Directions for this task:
Repeat, exactly as written, all of the entries, but not their pictures.

The data:
* * *
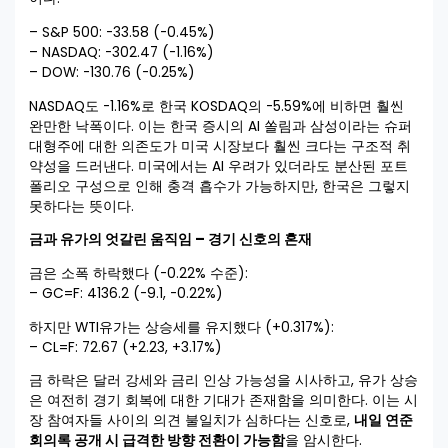
– S&P 500: -33.58 (-0.45%)
– NASDAQ: -302.47 (-1.16%)
– DOW: -130.76 (-0.25%)
NASDAQ도 -1.16%로 한국 KOSDAQ의 -5.59%에 비하면 훨씬
완만한 낙폭이다. 이는 한국 증시의 AI 쏠림과 삼성이라는 슈퍼
대형주에 대한 의존도가 미국 시장보다 훨씬 크다는 구조적 취
약성을 드러낸다. 미국에서는 AI 우려가 있더라도 분산된 포트
폴리오 구성으로 인해 충격 흡수가 가능하지만, 한국은 그렇지
못하다는 뜻이다.
금과 유가의 엇갈린 움직임 – 경기 신호의 혼재
금은 소폭 하락했다 (-0.22% 수준):
– GC=F: 4136.2 (-9.1, -0.22%)
하지만 WTI유가는 상승세를 유지했다 (+0.317%):
– CL=F: 72.67 (+2.23, +3.17%)
금 하락은 달러 강세와 금리 인상 가능성을 시사하고, 유가 상승
은 여전히 경기 회복에 대한 기대가 존재함을 의미한다. 이는 시
장 참여자들 사이의 의견 불일치가 심하다는 신호로,
내일 연준
회의록 공개 시 급격한 방향 전환이 가능함
을 암시한다.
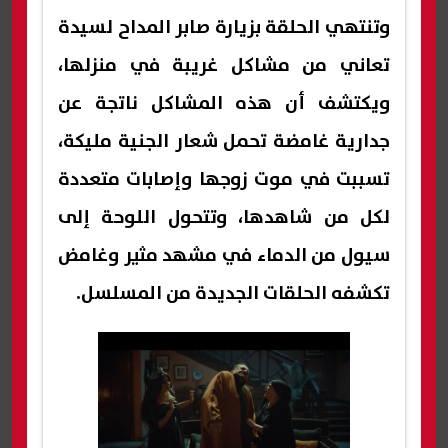
وتنتهي الحلقة بزيارة صابر المداح لسيدة
تعاني من مشاكل غريبة في منزلها،
ويكتشف أن هذه المشاكل ناتجة عن
جدارية غامضة تحمل شعار الجنية مليكة،
تسببت في موت زوجها وإصابات متعددة
لكل من شاهدها، وتتحول اللوحة إلى
سيول من الدماء في مشهد مثير وغامض
تكشفه الحلقات الجديدة من المسلسل.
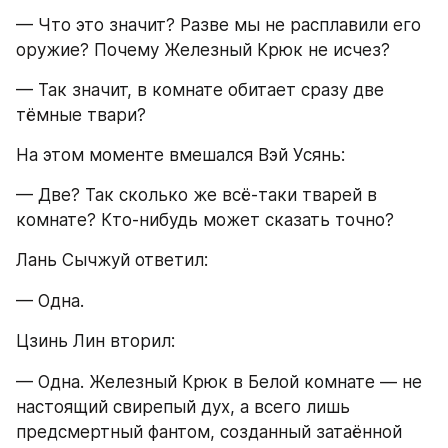
— Что это значит? Разве мы не расплавили его 
оружие? Почему Железный Крюк не исчез?
— Так значит, в комнате обитает сразу две 
тёмные твари?
На этом моменте вмешался Вэй Усянь:
— Две? Так сколько же всё-таки тварей в 
комнате? Кто-нибудь может сказать точно?
Лань Сычжуй ответил:
— Одна.
Цзинь Лин вторил:
— Одна. Железный Крюк в Белой комнате — не 
настоящий свирепый дух, а всего лишь 
предсмертный фантом, созданный затаённой 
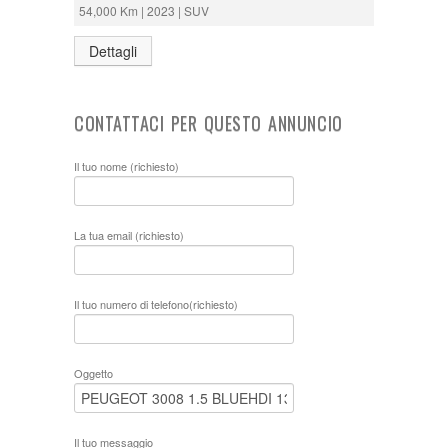
54,000 Km | 2023 | SUV
Dettagli
CONTATTACI PER QUESTO ANNUNCIO
Il tuo nome (richiesto)
La tua email (richiesto)
Il tuo numero di telefono(richiesto)
Oggetto
Il tuo messaggio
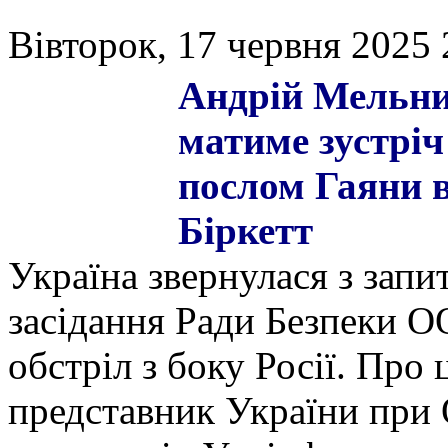
Вівторок, 17 червня 2025 
Андрій Мельни
матиме зустріч
послом Гаяни в
Біркетт
Україна звернулася з запи
засідання Ради Безпеки О
обстріл з боку Росії. Про
представник України при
* * *
Result of this exercise:
– S&P 500: -33.58 (-0.45%)
– NASDAQ: -302.47 (-1.16%)
– DOW: -130.76 (-0.25%)
NASDAQ도 -1.16%로 한국 KOSDAQ의 -5.59%에 비하면 훨씬
완만한 낙폭이다. 이는 한국 증시의 AI 쏠림과 삼성이라는 슈퍼
대형주에 대한 의존도가 미국 시장보다 훨씬 크다는 구조적 취
약성을 드러낸다. 미국에서는 AI 우려가 있더라도 분산된 포트
폴리오 구성으로 인해 충격 흡수가 가능하지만, 한국은 그렇지
못하다는 뜻이다.
금과 유가의 엇갈린 움직임 – 경기 신호의 혼재
금은 소폭 하락했다 (-0.22% 수준):
– GC=F: 4136.2 (-9.1, -0.22%)
하지만 WTI유가는 상승세를 유지했다 (+0.317%):
– CL=F: 72.67 (+2.23, +3.17%)
금 하락은 달러 강세와 금리 인상 가능성을 시사하고, 유가 상승
은 여전히 경기 회복에 대한 기대가 존재함을 의미한다. 이는 시
장 참여자들 사이의 의견 불일치가 심하다는 신호로,
내일 연준
회의록 공개 시 급격한 방향 전환이 가능함
을 암시한다.
وتنتهي الحلقة بزيارة صابر المداح لسيدة
تعاني من مشاكل غريبة في منزلها،
ويكتشف أن هذه المشاكل ناتجة عن
جدارية غامضة تحمل شعار الجنية مليكة،
تسببت في موت زوجها وإصابات متعددة
لكل من شاهدها، وتتحول اللوحة إلى
سيول من الدماء في مشهد مثير وغامض
تكشفه الحلقات الجديدة من المسلسل.
— Что это значит? Разве мы не расплавили его 
оружие? Почему Железный Крюк не исчез?
— Так значит, в комнате обитает сразу две 
тёмные твари?
На этом моменте вмешался Вэй Усянь:
— Две? Так сколько же всё-таки тварей в 
комнате? Кто-нибудь может сказать точно?
Лань Сычжуй ответил:
— Одна.
Цзинь Лин вторил:
— Одна. Железный Крюк в Белой комнате — не 
настоящий свирепый дух, а всего лишь 
предсмертный фантом, созданный затаённой 
54,000 Km | 2023 | SUV
Dettagli
CONTATTACI PER QUESTO ANNUNCIO
Il tuo nome (richiesto)
La tua email (richiesto)
Il tuo numero di telefono(richiesto)
Oggetto
Il tuo messaggio
Вівторок, 17 червня 2025 
Андрій Мельни
матиме зустріч
послом Гаяни в
Біркетт
Україна звернулася з запи
засідання Ради Безпеки О
обстріл з боку Росії. Про
представник України при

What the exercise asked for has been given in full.